═══ EXCERPT ═══

Step by step solution

01

Compute Z-scores for Individual Child

Z-score standardizes a data point from a normal distribution. Z-score for a value x is computed using formula \(Z = (x - \mu) / \sigma\). Here, for a value 38: \(Z = (38 - 39) / 2 = -0.5\) and for a value 40: \(Z = (40 - 39) / 2 = 0.5\).
02

Compute Probability for Individual Child

The probability between two Z-Scores can be calculated from the standard normal distribution table. For the range Z=-0.5 to Z=0.5, the probability is 0.1915 + 0.1915 = 0.383 using the Z-table.
03

Compute Z-scores for Sample Mean

When dealing with sample mean, the formula to compute Z-Score changes slightly due to Central Limit Theorem (CLT). It becomes \(Z = (x - \mu) / (\sigma/\sqrt{n})\), where n represents sample size. Here, for a value 38: \(Z = (38 - 39) / (2/\sqrt{30}) = -4.08\) and for a value 40: \(Z = (40 - 39) / (2/\sqrt{30}) = 4.08\).

═══ PROVIDED MATERIAL ═══

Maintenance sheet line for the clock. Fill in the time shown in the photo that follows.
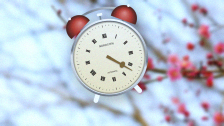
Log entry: 4:22
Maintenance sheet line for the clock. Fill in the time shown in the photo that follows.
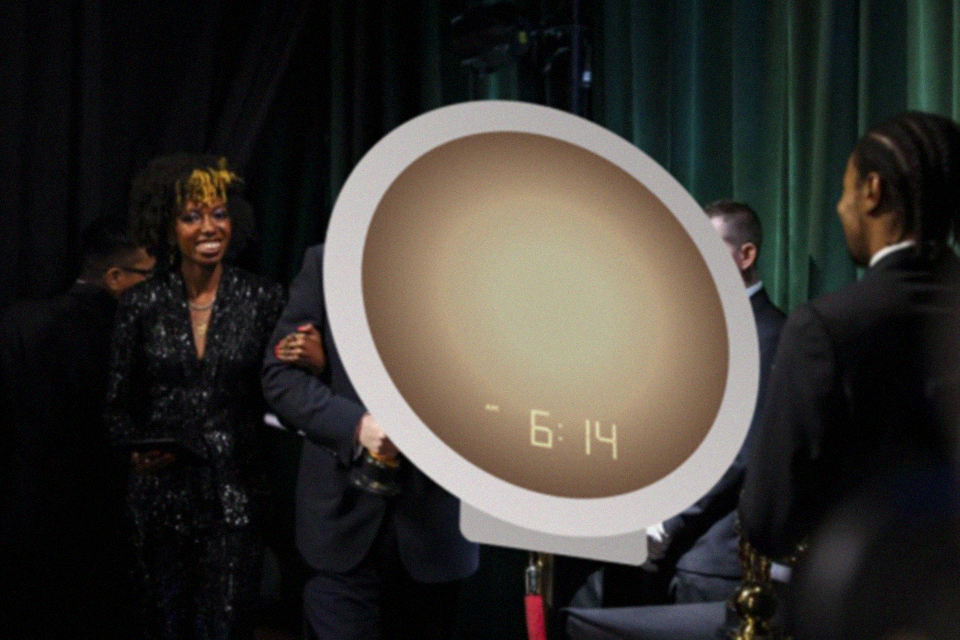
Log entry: 6:14
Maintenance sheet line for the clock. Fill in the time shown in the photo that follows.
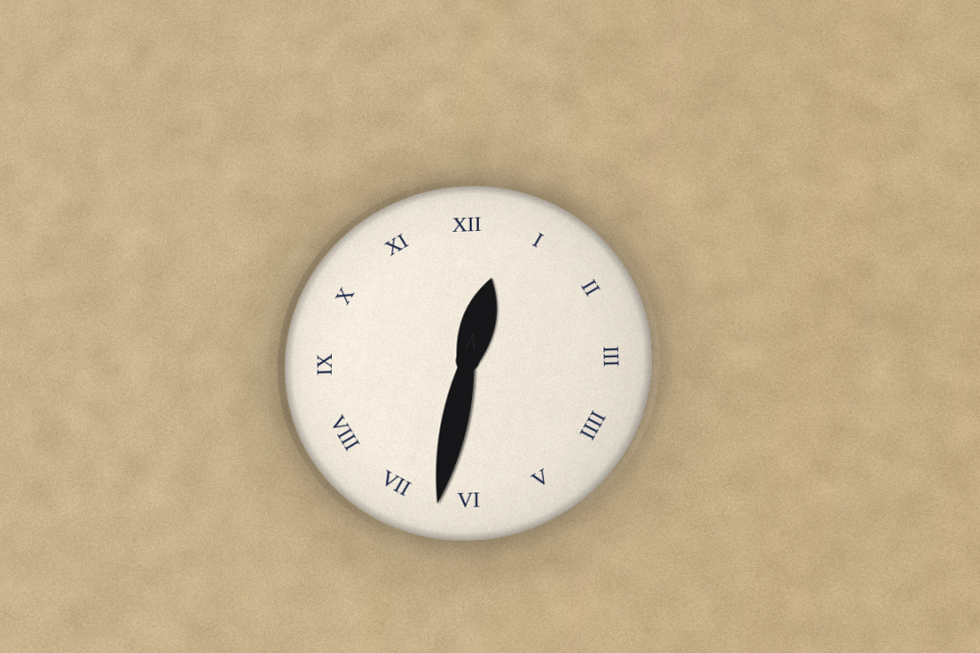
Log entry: 12:32
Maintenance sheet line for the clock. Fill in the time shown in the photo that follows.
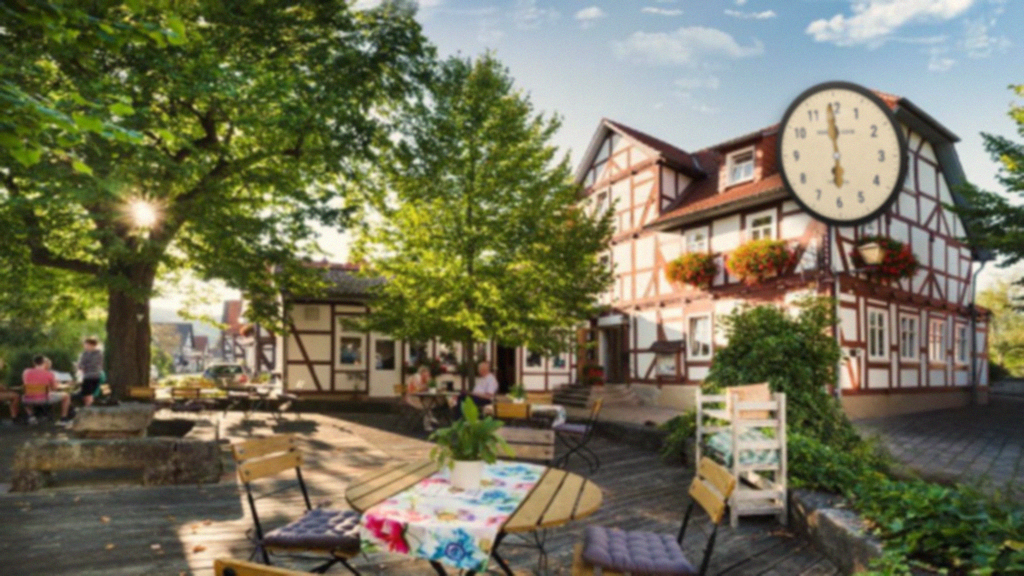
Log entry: 5:59
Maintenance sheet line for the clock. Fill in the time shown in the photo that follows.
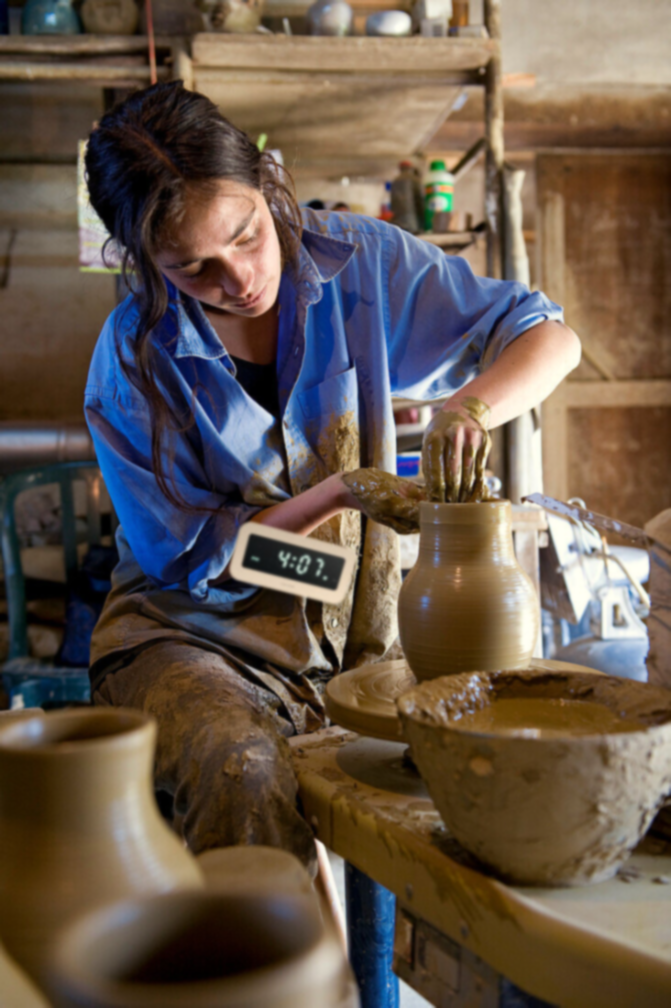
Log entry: 4:07
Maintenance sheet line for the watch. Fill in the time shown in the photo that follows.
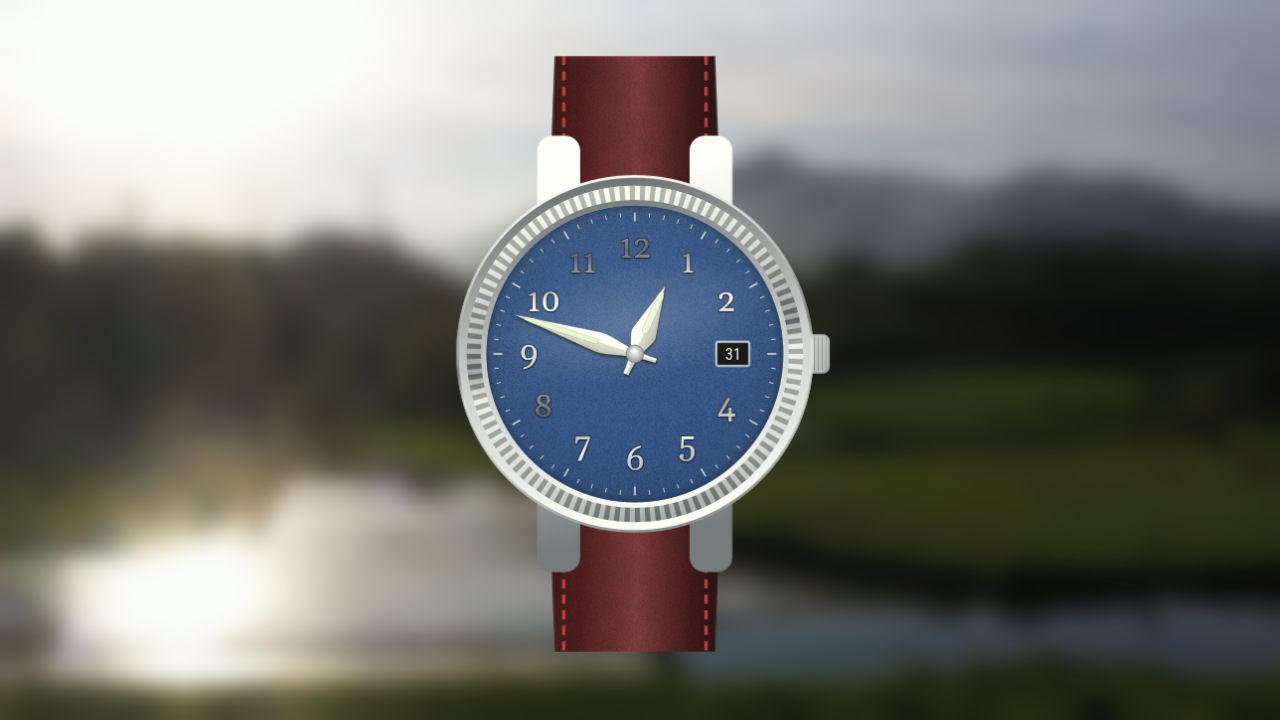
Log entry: 12:48
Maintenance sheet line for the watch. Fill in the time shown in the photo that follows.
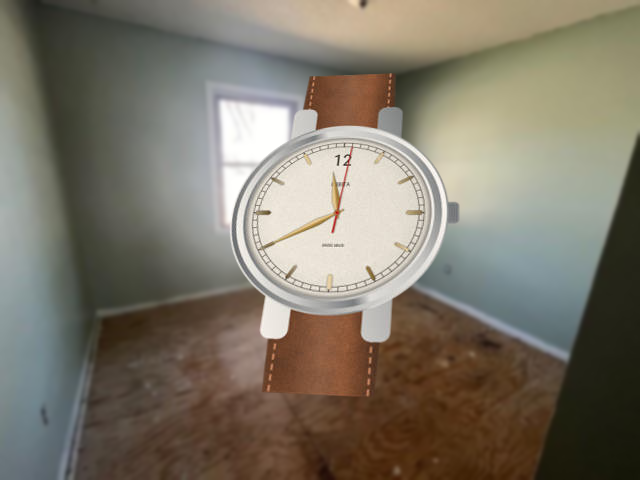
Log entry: 11:40:01
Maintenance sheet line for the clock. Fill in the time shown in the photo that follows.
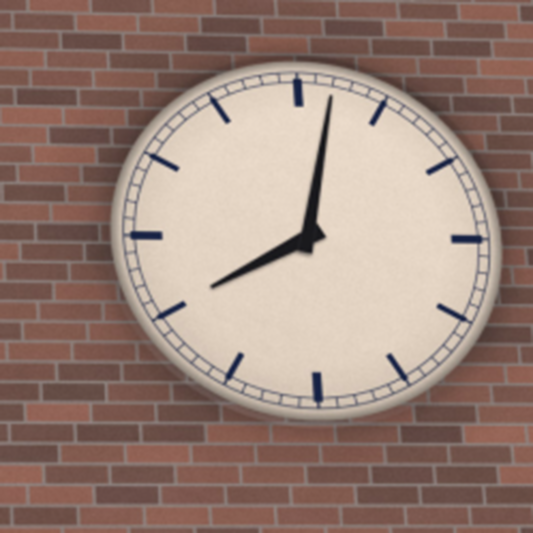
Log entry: 8:02
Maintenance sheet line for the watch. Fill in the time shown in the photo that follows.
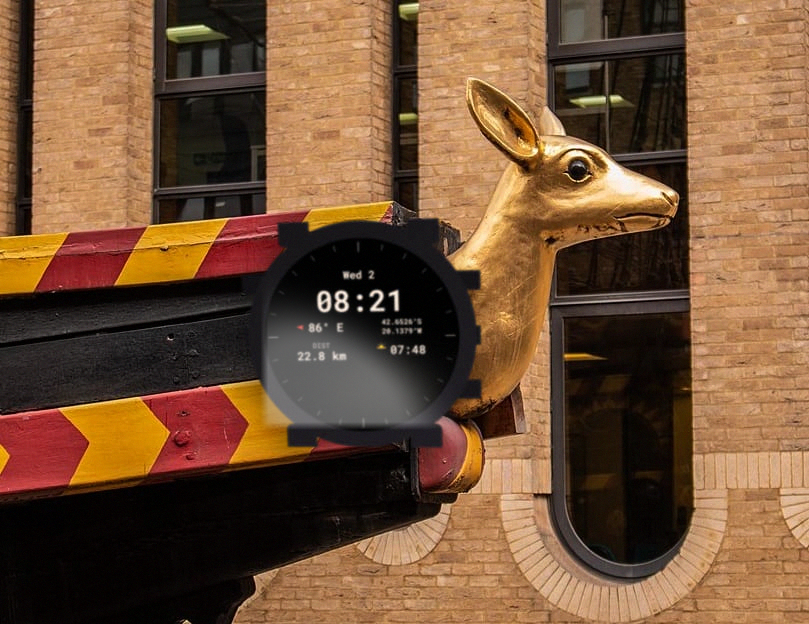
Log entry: 8:21
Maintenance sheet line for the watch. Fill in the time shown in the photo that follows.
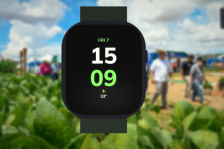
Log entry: 15:09
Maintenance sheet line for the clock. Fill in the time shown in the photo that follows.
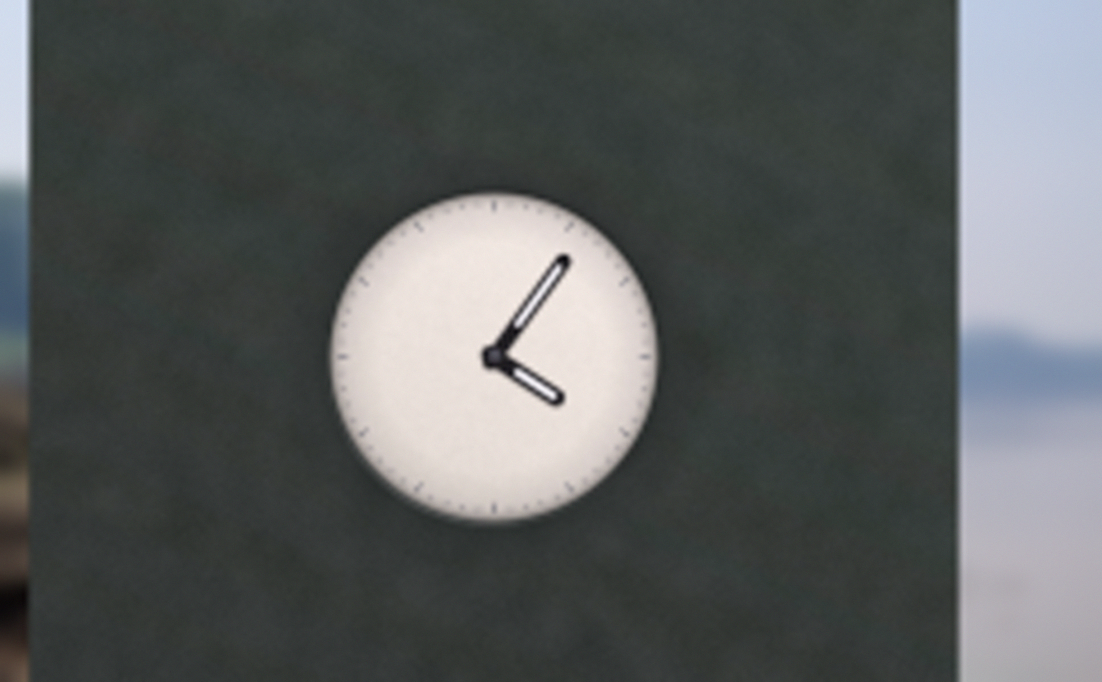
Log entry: 4:06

═══

◆ INSTRUCTION A ◆
In the Z-score solution, what probability does it give for the range Z = -0.5 to Z = 0.5?
◆ INSTRUCTION B ◆
List every step heading in the Z-score solution.
◆ INSTRUCTION C ◆
Please continue the Z-score solution from its final sentence.

◆ REPLY A ◆
0.383

◆ REPLY B ◆
Compute Z-scores for Individual Child
Compute Probability for Individual Child
Compute Z-scores for Sample Mean

◆ REPLY C ◆
04

Compute Probability for Sample Mean

Again, using the Z-table, but this time for the range Z=-4.08 to Z=4.08, the probability is nearly 1 (as it's very certain the mean height is between 38 and 40 inches).
05

Compute Z-score for Child Taller than 40 inches

The taller than 40 inches condition is translated into Z > 0.5.
06

Compute Probability Child Taller than 40 inches

The probability Z > 0.5 is the complement of Z < 0.5. Hence, the probability is 0.5 - 0.1915 = 0.3085.
07

Compute Z-score for Sample Mean > 40 inches

This condition is translated into Z > 4.08.
08

Compute Probability Sample Mean > 40 inches

This probability is almost 0. It's very unlikely for the mean height to be over 40 inches, considering the provided mean and standard deviation.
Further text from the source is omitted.